Is that statement upsetting? I would never want to accuse someone unjustly of sexism, but even I fall down when taking the quiz below–see how you do:

  • Name three women you know personally who sleep around a lot, but you DON’T think are sluts
  • Name 3 woman you know who doesn’t prioritize their kids but you don’t judge them as neglectful moms
  • Name three women you know who have some kind of authority over you or someone very close to you that you don’t think of as busybodies or annoying bitches.

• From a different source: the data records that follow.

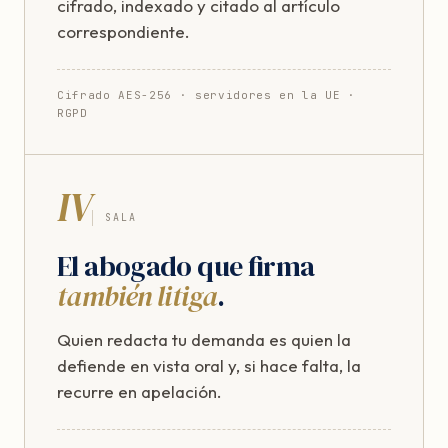
cifrado, indexado y citado al artículo
correspondiente.
Cifrado AES-256 · servidores en la UE ·
RGPD
IV
SALA
El abogado que firma
también litiga
.
Quien redacta tu demanda es quien la
defiende en vista oral y, si hace falta, la
recurre en apelación.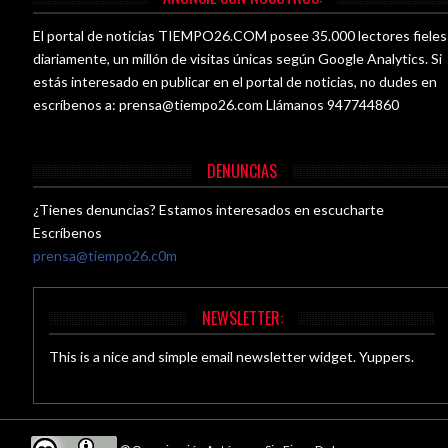
El portal de noticias TIEMPO26.COM posee 35.000 lectores fieles
diariamente, un millón de visitas únicas según Google Analytics. Si
estás interesado en publicar en el portal de noticias, no dudes en
escríbenos a:
prensa@tiempo26.com
Llámanos 947744860
DENUNCIAS
¿Tienes denuncias? Estamos interesados en escucharte
Escríbenos
prensa@tiempo26.c0m
NEWSLETTER:
This is a nice and simple email newsletter widget. Yuppers.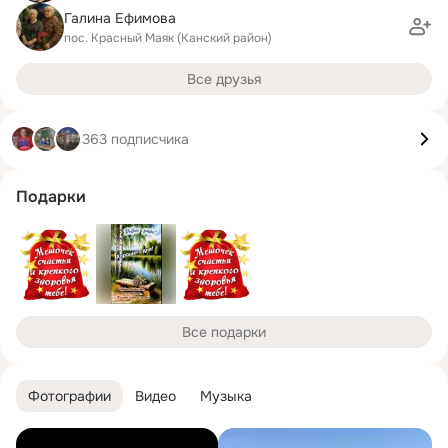
Галина Ефимова
пос. Красный Маяк (Канский район)
Все друзья
363 подписчика
Подарки
Все подарки
Фотографии
Видео
Музыка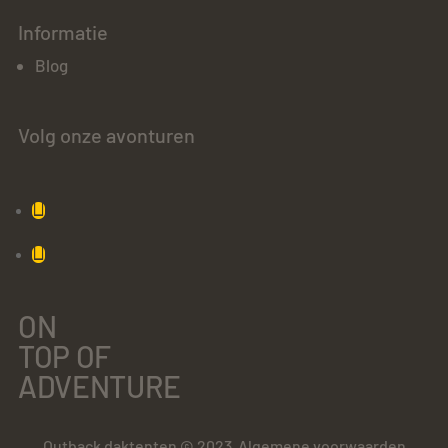
Informatie
Blog
Volg onze avonturen
ON
TOP OF
ADVENTURE
Outback daktenten © 2023
Algemene voorwaarden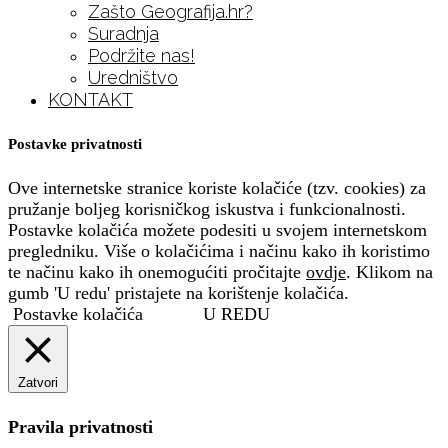
Zašto Geografija.hr?
Suradnja
Podržite nas!
Uredništvo
KONTAKT
Postavke privatnosti
Ove internetske stranice koriste kolačiće (tzv. cookies) za
pružanje boljeg korisničkog iskustva i funkcionalnosti.
Postavke kolačića možete podesiti u svojem internetskom
pregledniku. Više o kolačićima i načinu kako ih koristimo
te načinu kako ih onemogućiti pročitajte
ovdje
. Klikom na
gumb 'U redu' pristajete na korištenje kolačića.
Postavke kolačića
U REDU
Zatvori
Pravila privatnosti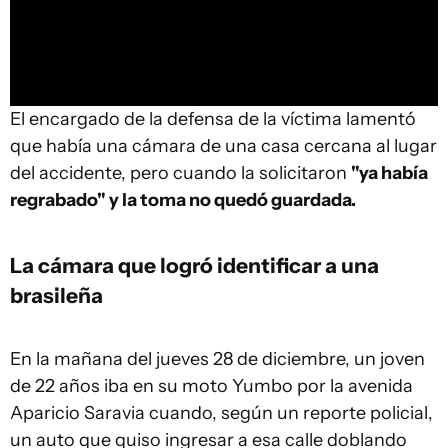
El encargado de la defensa de la víctima lamentó
que había una cámara de una casa cercana al lugar
del accidente, pero cuando la solicitaron
"ya había
regrabado" y la toma no quedó guardada.
La cámara que logró identificar a una
brasileña
En la mañana del jueves 28 de diciembre, un joven
de 22 años iba en su moto Yumbo por la avenida
Aparicio Saravia cuando, según un reporte policial,
un auto que quiso ingresar a esa calle doblando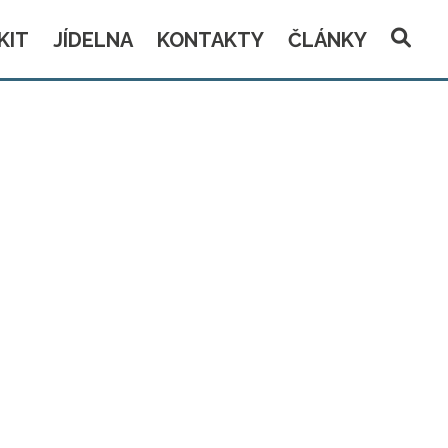
KIT
JÍDELNA
KONTAKTY
ČLÁNKY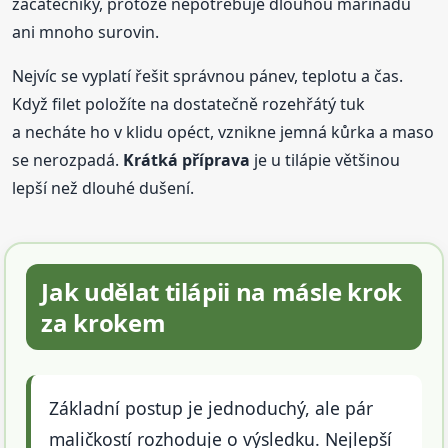
začátečníky, protože nepotřebuje dlouhou marinádu
ani mnoho surovin.
Nejvíc se vyplatí řešit správnou pánev, teplotu a čas.
Když filet položíte na dostatečně rozehřátý tuk
a necháte ho v klidu opéct, vznikne jemná kůrka a maso
se nerozpadá.
Krátká příprava
je u tilápie většinou
lepší než dlouhé dušení.
Jak udělat tilápii na másle krok
za krokem
Základní postup je jednoduchý, ale pár
maličkostí rozhoduje o výsledku. Nejlepší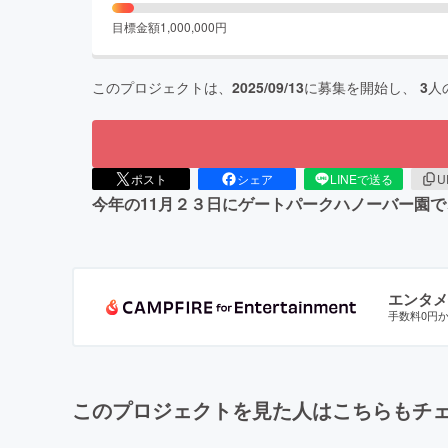
目標金額
1,000,000
円
このプロジェクトは、
2025/09/13
に募集を開始し、
3
人
ポスト
シェア
LINEで送る
U
今年の11月２３日にゲートパークハノーバー園で
エンタメ
手数料0円
このプロジェクトを見た人はこちらもチ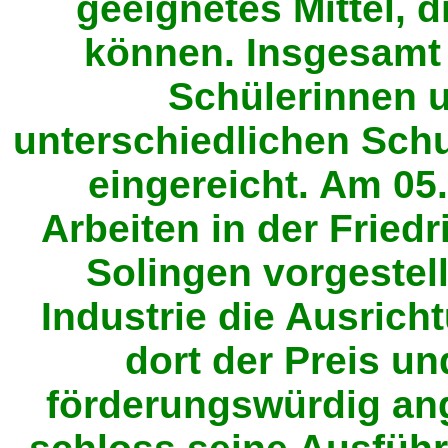
geeignetes Mittel, 
können. Insgesamt
Schülerinnen 
unterschiedlichen Sch
eingereicht. Am 05.
Arbeiten in der Fried
Solingen vorgestell
Industrie die Ausrich
dort der Preis u
förderungswürdig an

  • If you read a romance novel about an unmarried woman, who is intensely focussed on her career, and doesn’t want kids, or to take care of the people around her–would you see her as a role model? Or would you think she’s too selfish and unlikeable for a romance heroine? Now if the character was switched to a romance hero, would you also think he was selfish and unlikeable?